Rewrite the records below, changing each "collection date as typed" to "date collected" and keeping everything else as it is. Leave the pictures out of your version.

====================

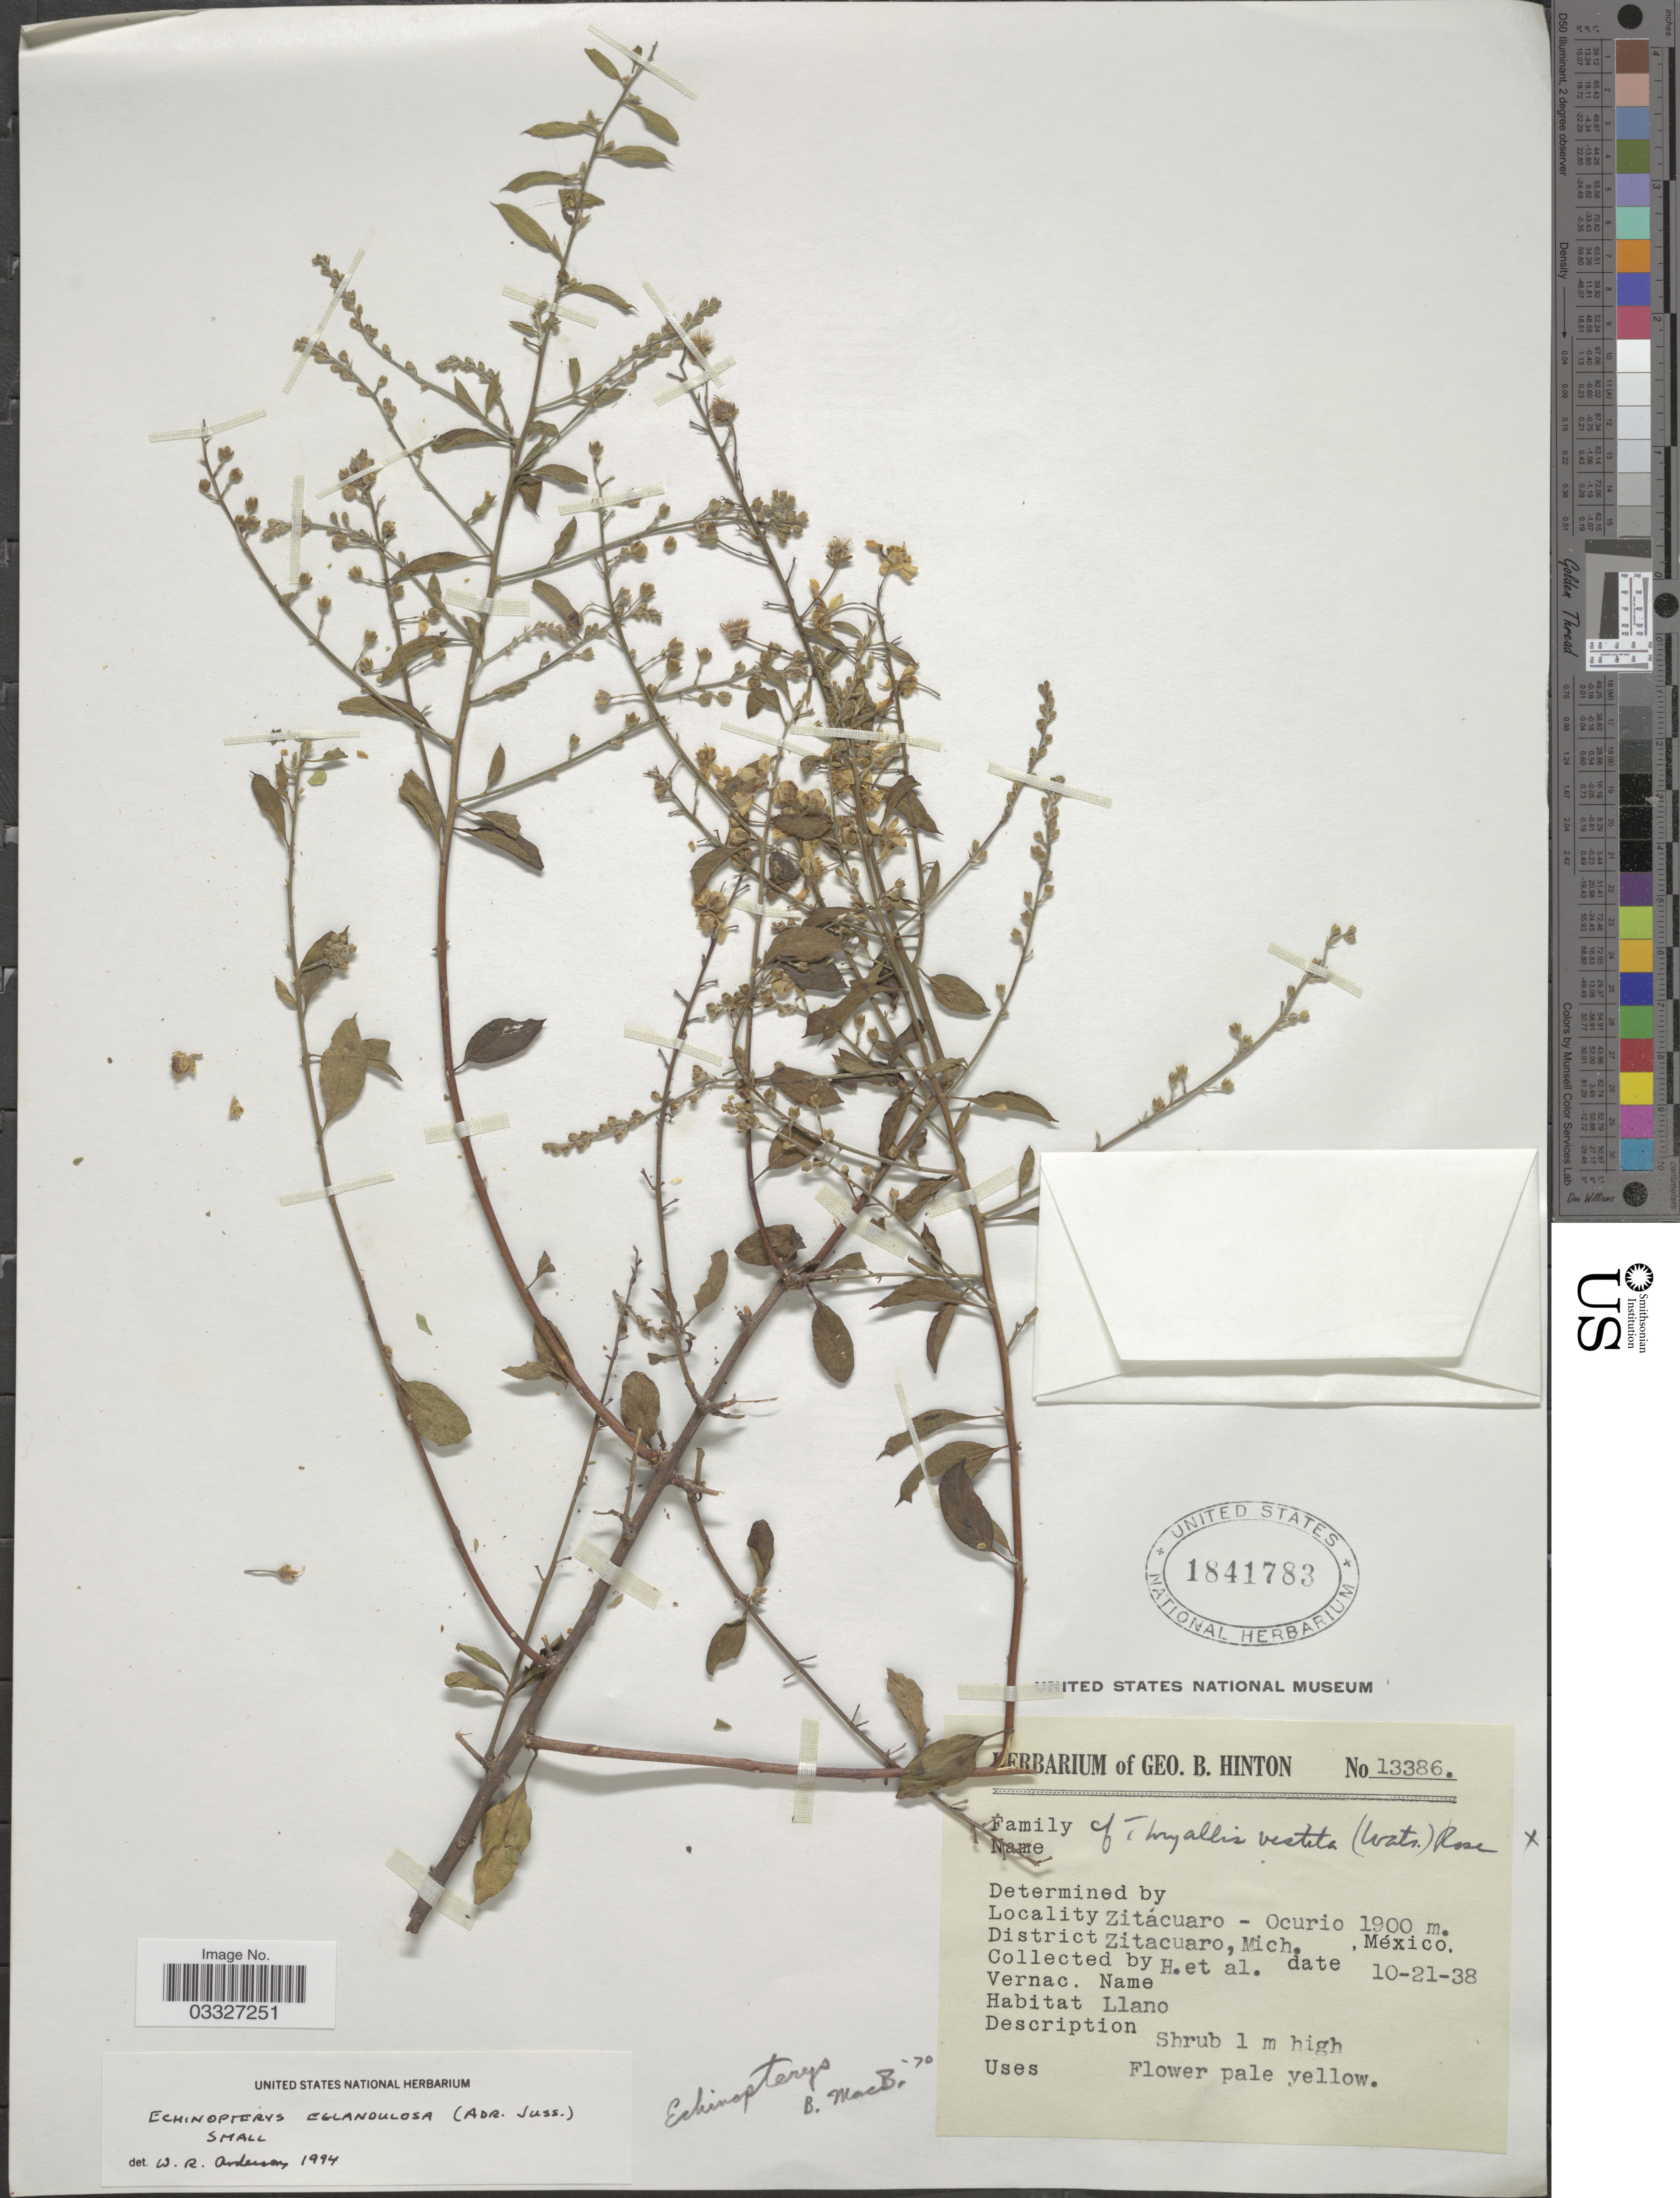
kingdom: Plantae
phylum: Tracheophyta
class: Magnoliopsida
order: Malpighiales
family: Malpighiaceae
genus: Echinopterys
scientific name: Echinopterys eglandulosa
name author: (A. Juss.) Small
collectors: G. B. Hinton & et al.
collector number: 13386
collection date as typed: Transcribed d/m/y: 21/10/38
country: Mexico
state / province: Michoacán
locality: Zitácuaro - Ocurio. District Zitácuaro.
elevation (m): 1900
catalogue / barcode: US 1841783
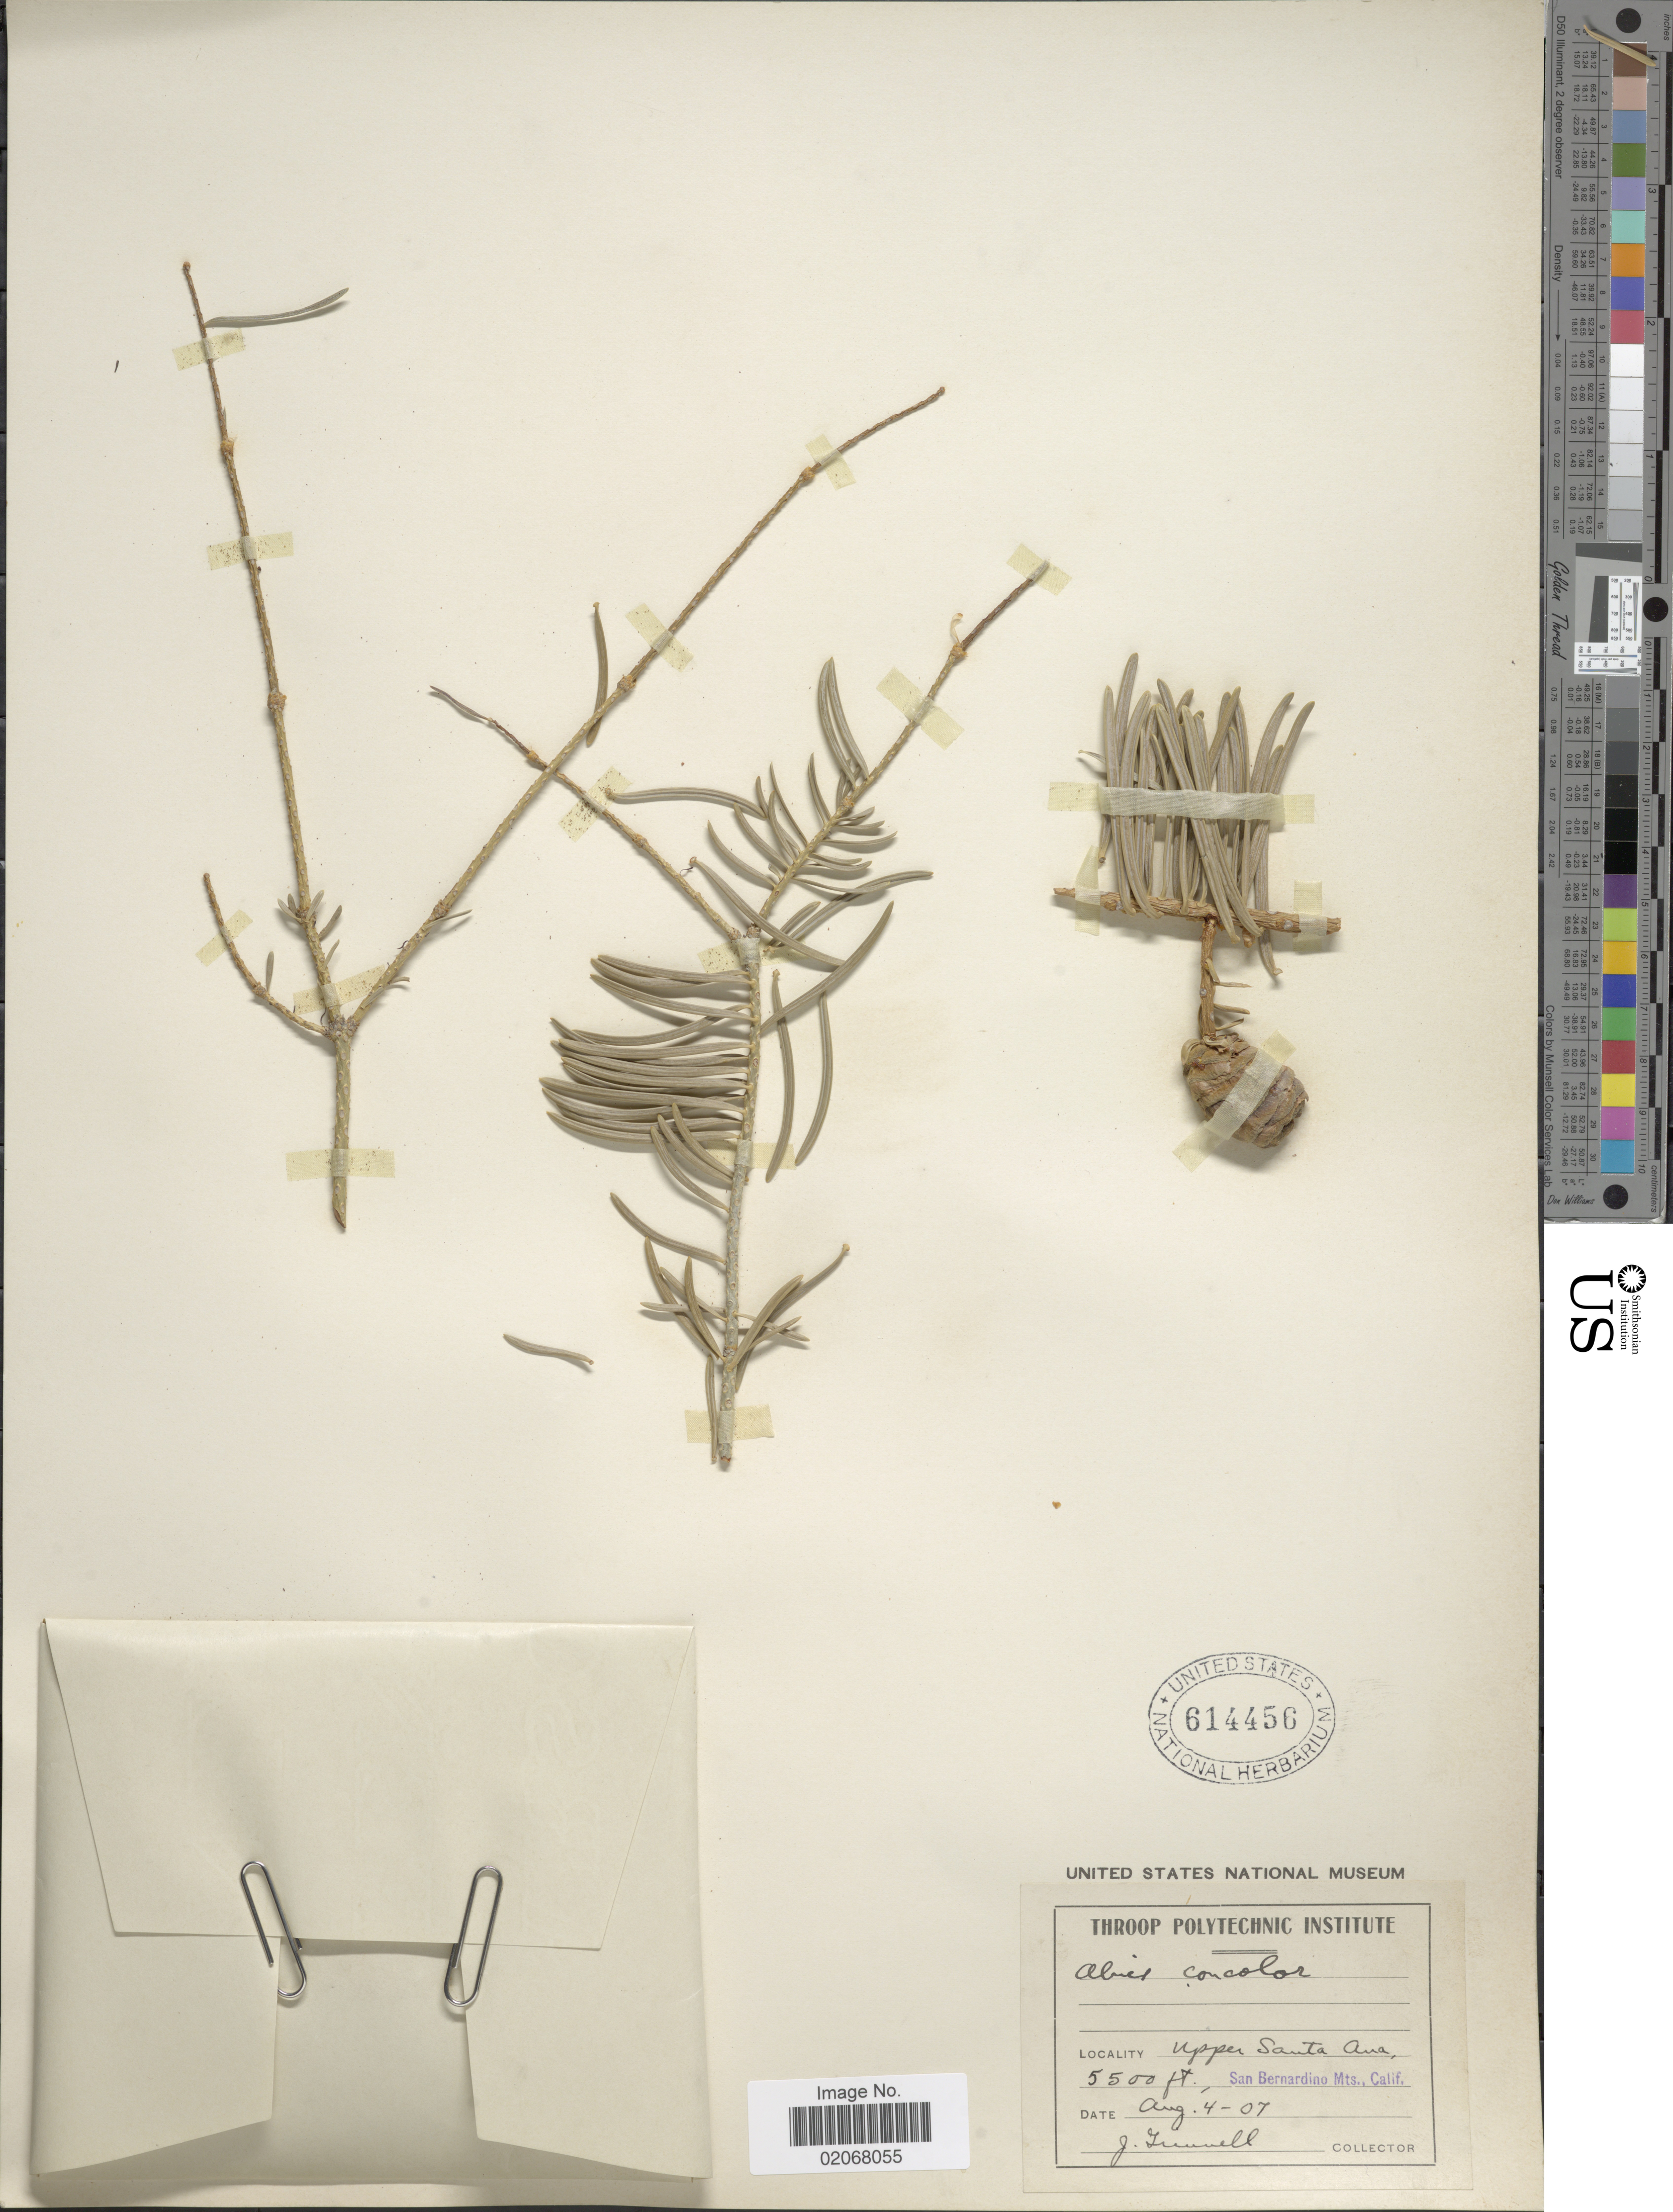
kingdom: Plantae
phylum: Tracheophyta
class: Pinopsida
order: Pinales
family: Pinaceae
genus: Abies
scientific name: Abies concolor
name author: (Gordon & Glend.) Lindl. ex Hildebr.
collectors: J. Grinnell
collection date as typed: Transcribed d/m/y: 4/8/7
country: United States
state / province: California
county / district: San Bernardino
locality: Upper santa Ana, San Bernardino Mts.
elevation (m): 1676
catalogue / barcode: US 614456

====================

## [Right answer]
kingdom: Plantae
phylum: Tracheophyta
class: Magnoliopsida
order: Malpighiales
family: Malpighiaceae
genus: Echinopterys
scientific name: Echinopterys eglandulosa
name author: (A. Juss.) Small
collectors: G. B. Hinton & et al.
collector number: 13386
date collected: Transcribed d/m/y: 21/10/38
country: Mexico
state / province: Michoacán
locality: Zitácuaro - Ocurio. District Zitácuaro.
elevation (m): 1900
catalogue / barcode: US 1841783
kingdom: Plantae
phylum: Tracheophyta
class: Pinopsida
order: Pinales
family: Pinaceae
genus: Abies
scientific name: Abies concolor
name author: (Gordon & Glend.) Lindl. ex Hildebr.
collectors: J. Grinnell
date collected: Transcribed d/m/y: 4/8/7
country: United States
state / province: California
county / district: San Bernardino
locality: Upper santa Ana, San Bernardino Mts.
elevation (m): 1676
catalogue / barcode: US 614456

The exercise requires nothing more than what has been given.